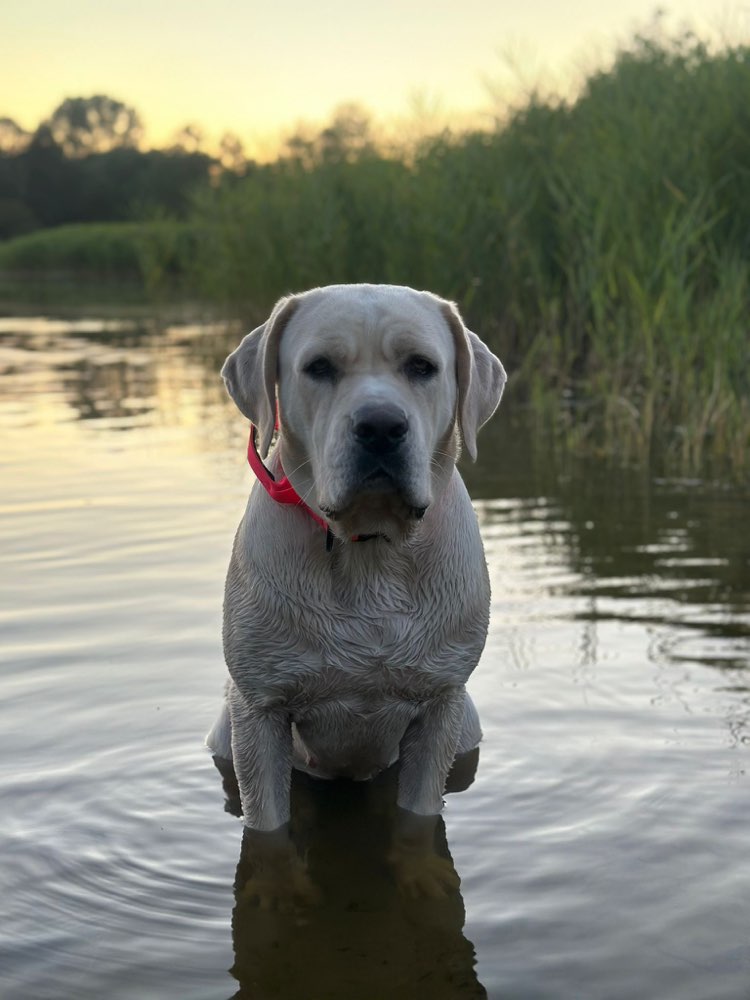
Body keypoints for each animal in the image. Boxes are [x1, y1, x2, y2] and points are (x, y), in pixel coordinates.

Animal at [209, 286, 508, 880]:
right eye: (319, 367)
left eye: (422, 366)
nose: (381, 426)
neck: (368, 549)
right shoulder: (260, 713)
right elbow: (268, 832)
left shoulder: (439, 709)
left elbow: (417, 822)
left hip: (465, 725)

★ ★ ★ ★ ★ ★ ★

TASK ITEM ->
Leave out any pictures and return exactly the lines from the beginning of the data through the line with "left shoulder: (439, 709)", inclusive.

REPLY ->
Body keypoints for each animal in the image. Boxes are [x1, y1, x2, y2] and points are (x, y), in pixel coordinates.

Animal at [209, 286, 508, 880]:
right eye: (319, 367)
left eye: (422, 366)
nose: (381, 426)
neck: (368, 549)
right shoulder: (260, 713)
right elbow: (268, 832)
left shoulder: (439, 709)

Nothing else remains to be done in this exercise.